**PROBLEM DESCRIPTION**
Reproduce the ISCC-CODE text from "The following sequences" up to and including "using algorithm v0.", changing each "Semantic" to "Text".

**TEXT PROVIDED**

##########

Skip to content

ISCC-CODE#

A multi-component identifier for digital media assets.

An ISCC-CODE can be generated from the concatenation of the digests of the following five ISCC-UNITs together with a single common header:

  • Meta-Code - Encodes metadata similarity
  • Semantic-Code - Encodes semantic content similarity (to be developed)
  • Content-Code - Encodes syntactic/perceptual similarity
  • Data-Code - Encodes raw bitstream similarity
  • Instance-Code - Data checksum

The following sequences of ISCC-UNITs are possible:

  • Data, Instance
  • Content, Data, Instance
  • Semantic, Data, Instance
  • Content, Semantic, Data, Instance
  • Meta, Data, Instance
  • Meta, Content, Data, Instance
  • Meta, Semantic, Data, Instance
  • Meta, Semantic, Content, Data, Instance

gen_iscc_code_v0(codes) #

Combine multiple ISCC-UNITS to an ISCC-CODE with a common header using algorithm v0.

##########

**DATA EXTRACT**

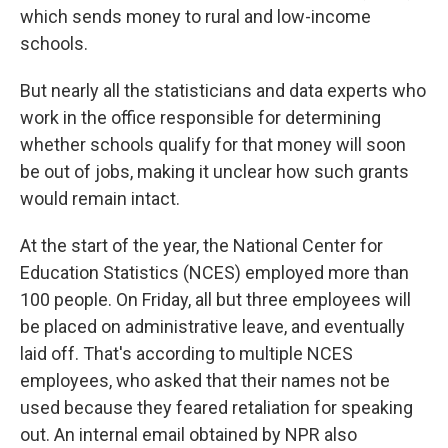
which sends money to rural and low-income
schools.
But nearly all the statisticians and data experts who
work in the office responsible for determining
whether schools qualify for that money will soon
be out of jobs, making it unclear how such grants
would remain intact.
At the start of the year, the National Center for
Education Statistics (NCES) employed more than
100 people. On Friday, all but three employees will
be placed on administrative leave, and eventually
laid off. That's according to multiple NCES
employees, who asked that their names not be
used because they feared retaliation for speaking
out. An internal email obtained by NPR also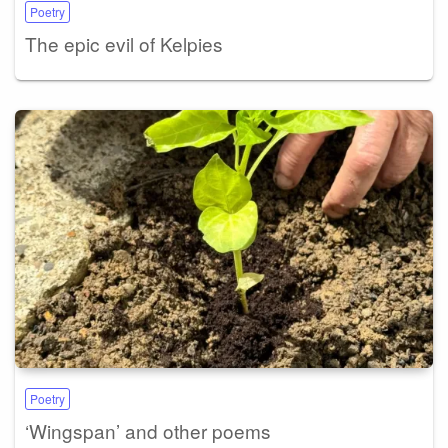
Poetry
The epic evil of Kelpies
Poetry
‘Wingspan’ and other poems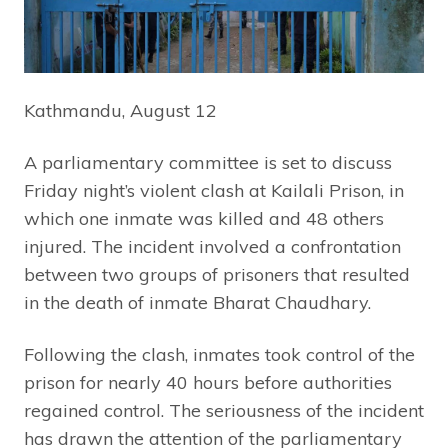
Kathmandu, August 12
A parliamentary committee is set to discuss
Friday night’s violent clash at Kailali Prison, in
which one inmate was killed and 48 others
injured. The incident involved a confrontation
between two groups of prisoners that resulted
in the death of inmate Bharat Chaudhary.
Following the clash, inmates took control of the
prison for nearly 40 hours before authorities
regained control. The seriousness of the incident
has drawn the attention of the parliamentary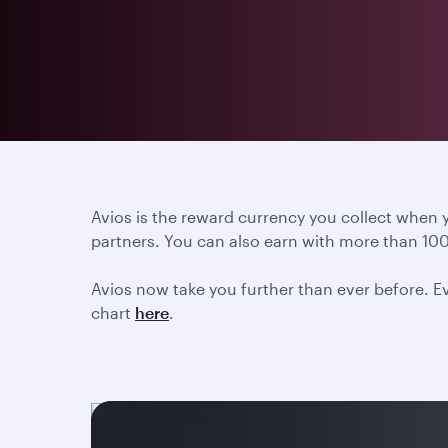
Avios is the reward currency you collect when
partners. You can also earn with more than 100
Avios now take you further than ever before. Ev
chart
here
.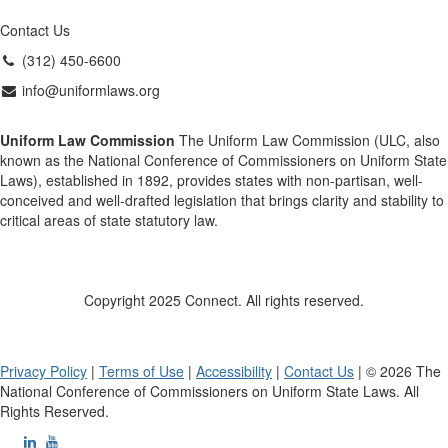
Contact Us
(312) 450-6600
info@uniformlaws.org
Uniform Law Commission
The Uniform Law Commission (ULC, also
known as the National Conference of Commissioners on Uniform State
Laws), established in 1892, provides states with non-partisan, well-
conceived and well-drafted legislation that brings clarity and stability to
critical areas of state statutory law.
Copyright 2025 Connect. All rights reserved.
Privacy Policy
|
Terms of Use
|
Accessibility
|
Contact Us
| © 2026 The
National Conference of Commissioners on Uniform State Laws. All
Rights Reserved.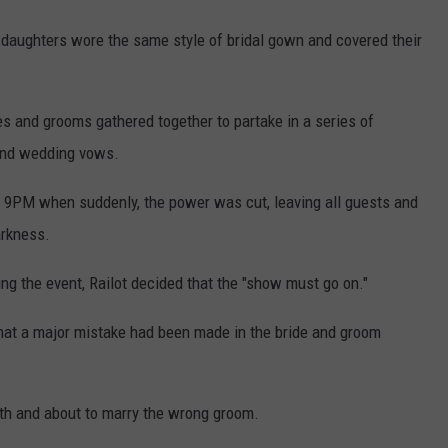
's daughters wore the same style of bridal gown and covered their
es and grooms gathered together to partake in a series of
 and wedding vows.
9PM when suddenly, the power was cut, leaving all guests and
arkness.
ng the event, Railot decided that the "show must go on."
hat a major mistake had been made in the bride and groom
ith and about to marry the wrong groom.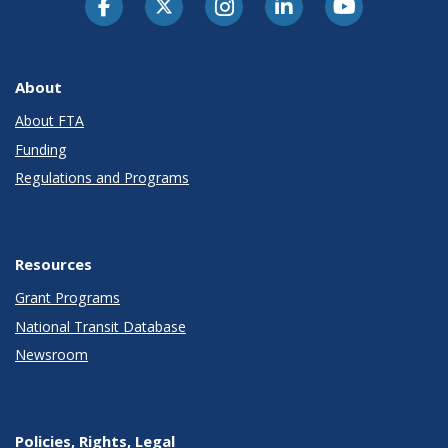
About
About FTA
Funding
Regulations and Programs
Resources
Grant Programs
National Transit Database
Newsroom
Policies, Rights, Legal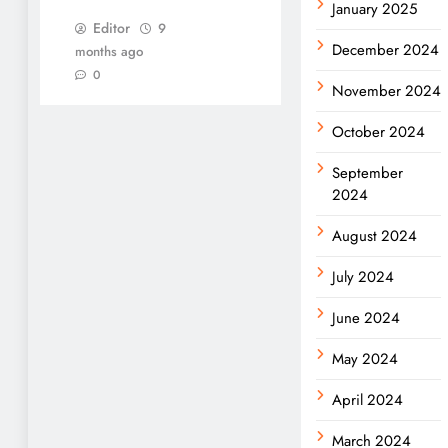
January 2025
Editor
9
December 2024
months ago
0
November 2024
October 2024
September
2024
August 2024
July 2024
June 2024
May 2024
April 2024
March 2024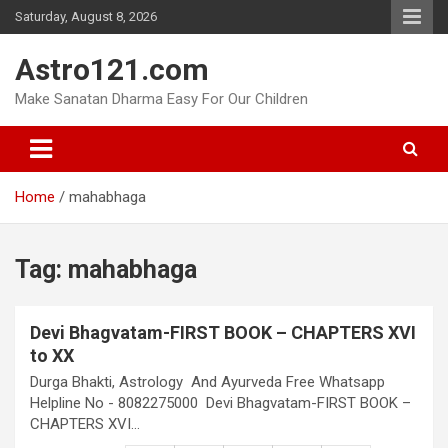
Skip
Saturday, August 8, 2026
to
content
Astro121.com
Make Sanatan Dharma Easy For Our Children
Home
mahabhaga
Tag:
mahabhaga
Devi Bhagvatam-FIRST BOOK – CHAPTERS XVI
to XX
Durga Bhakti, Astrology And Ayurveda Free Whatsapp
Helpline No - 8082275000 Devi Bhagvatam-FIRST BOOK –
CHAPTERS XVI…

##########

**WRITTEN REPLY**
The following sequences of ISCC-UNITs are possible:

  • Data, Instance
  • Content, Data, Instance
  • Text, Data, Instance
  • Content, Text, Data, Instance
  • Meta, Data, Instance
  • Meta, Content, Data, Instance
  • Meta, Text, Data, Instance
  • Meta, Text, Content, Data, Instance

gen_iscc_code_v0(codes) #

Combine multiple ISCC-UNITS to an ISCC-CODE with a common header using algorithm v0.